Celui qui vit derrière les remparts du Fort, tout comme le fœtus dans les entrailles de sa mère connaît la sécurité. Mais son champ d’action est infime, il n’a aucune prise sur sa vie. Celui qui franchit la porte du Fort, tout comme le nouveau-né fait un premier pas vers la liberté, il naît à lui-même et au monde. Mais il est confronté à tous les dangers. Finie l’insouciance !
Voilà l’idée principale qu’elle retient. Bien sûr, l’idée mériterait d’être nuancée, approfondie, notamment en analysant ce monde extérieur dont chacun de nous fait partie… pour les autres !
Elle est tentée de pousser plus loin l’analogie. Elle pense à tous les migrants qui quittent leur mère-patrie que ce soit sous les contraintes politiques, économiques, climatiques…, que ce soit même volontairement. Elle pense aussi à ceux qui quittent leur langue maternelle pour plonger dans la sienne. Elle pense à l’image qu’elle leur renvoie : celle d’une terre d’asile ou celle d’un terrain miné ?
Aline
Pendant les derniers mois de sa vie, Man Ray, l’homme qui écrivit avec la lumière l’histoire d’un siècle décadent, dessine et met en scène, partout où il la voit, la Mater, Pacha Mama, la Déesse Mère. Sévère et protectrice, elle est devenue pour lui une incarnation, eucharistie des paysages…
Méditation au sommet du mont Adaon. Autel de l’Eglise Saint-André - saint Homme en d’autres termes, au cœur de cet espace sacré enfanté par Césaria, sainte princesse wisigoth, en ce jardin enchanté par le mariage de la pierre et de la botanique, il ouvre tous les possibles face aux dures lois des hommes...
Dans le lointain, les cloches dominicales sonnent à toutes volées. Puis un strident appel pompier, en chemin vers quel drame ? Dans le silence retrouvé, quelques coups de fusils… n’en finirons-nous donc jamais avec la mort ?

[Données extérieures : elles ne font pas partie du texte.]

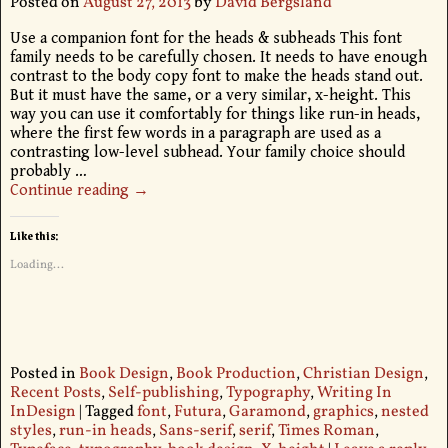
Posted on
August 27, 2013
by
David Bergsland
Use a companion font for the heads & subheads This font
family needs to be carefully chosen. It needs to have enough
contrast to the body copy font to make the heads stand out.
But it must have the same, or a very similar, x-height. This
way you can use it comfortably for things like run-in heads,
where the first few words in a paragraph are used as a
contrasting low-level subhead. Your family choice should
probably
…
Continue reading →
Like this:
Loading...
Posted in
Book Design
,
Book Production
,
Christian Design
,
Recent Posts
,
Self-publishing
,
Typography
,
Writing In
InDesign
|
Tagged
font
,
Futura
,
Garamond
,
graphics
,
nested
styles
,
run-in heads
,
Sans-serif
,
serif
,
Times Roman
,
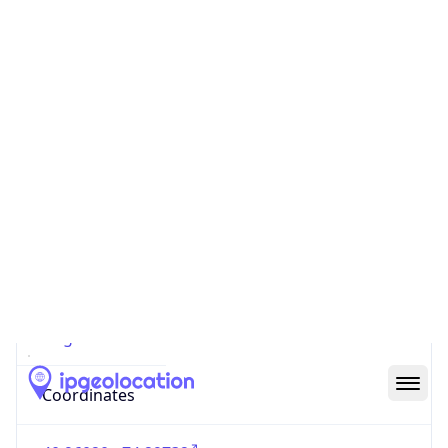
Code (ISO-2)
US
Country
Code (ISO-3)
USA
Country Flag
Flag link
Coordinates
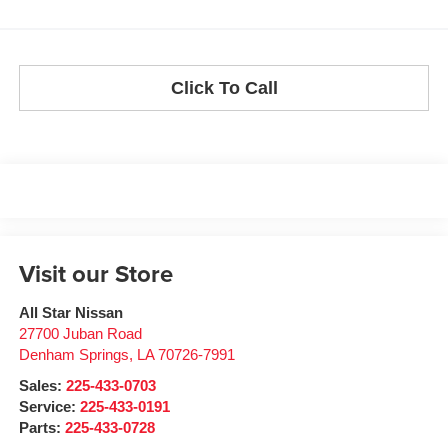
Click To Call
Visit our Store
All Star Nissan
27700 Juban Road
Denham Springs
,
LA
70726-7991
Sales:
225-433-0703
Service:
225-433-0191
Parts:
225-433-0728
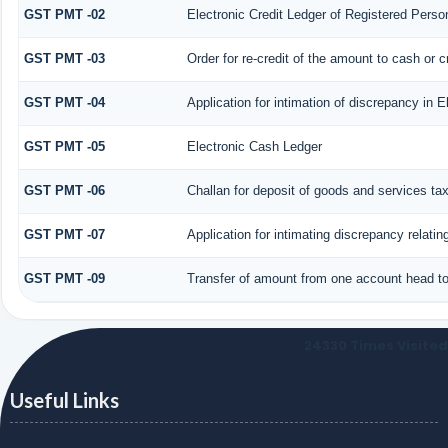
GST PMT -02
Electronic Credit Ledger of Registered Perso
GST PMT -03
Order for re-credit of the amount to cash or c
GST PMT -04
Application for intimation of discrepancy in E
GST PMT -05
Electronic Cash Ledger
GST PMT -06
Challan for deposit of goods and services ta
GST PMT -07
Application for intimating discrepancy relati
GST PMT -09
Transfer of amount from one account head to 
24330
Times Visited
Useful Links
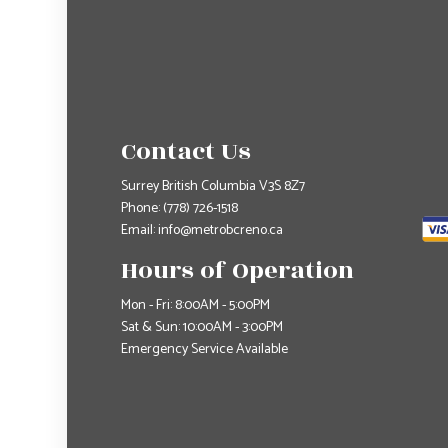
Contact Us
Surrey British Columbia V3S 8Z7
Phone:
(778) 726-1518
Email: info@metrobcreno.ca
Hours of Operation
Mon - Fri: 8:00AM - 5:00PM
Sat & Sun: 10:00AM - 3:00PM
Emergency Service Available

Quoiqu’il lui en coûte, au soleil de l’automne, pas d’autre choix pour lui que de préserver l’espoir, niché dans le sourire énigmatique de Césaria et d’accueillir la Vie qui pulse et rayonne entre les jambes de la Déesse…
Christine
La déesse
La déesse, les cuisses ouvertes enfante le fort Saint-André
Elle le dote d’une porte d’entrée, flanquée de deux tours crénelées.
Plus tard des hommes qui vouvoyaient le ciel construise une abbaye.
Ils la voulaient sévère, vouaient leur âme à un seul dieu ;
Dans la bouche un goût de fiel les empêchait de rêver.
La déesse insatisfaite revient à nouveau s’accroupir au-dessus du fort,
De ses seins lourds du lait coula et la terre s’abreuva.
Sur le promontoire, des arbres, des fleurs poussent,
Forment les allées d’un jardin, réplique d’un paradis.
De là, on voit en contrebas les pierres de la fière cité papale.
Imitant le chant des oiseaux, les hommes apprennent la musique.
Dieu s’inquiète, Dieu s’étonne, la déesse cligne de l’œil.
Il ne sait pas résister à la volupté de ses formes généreuses.
Alors il essaye de sanctifier la poésie mais la poésie, ça l’ennuie !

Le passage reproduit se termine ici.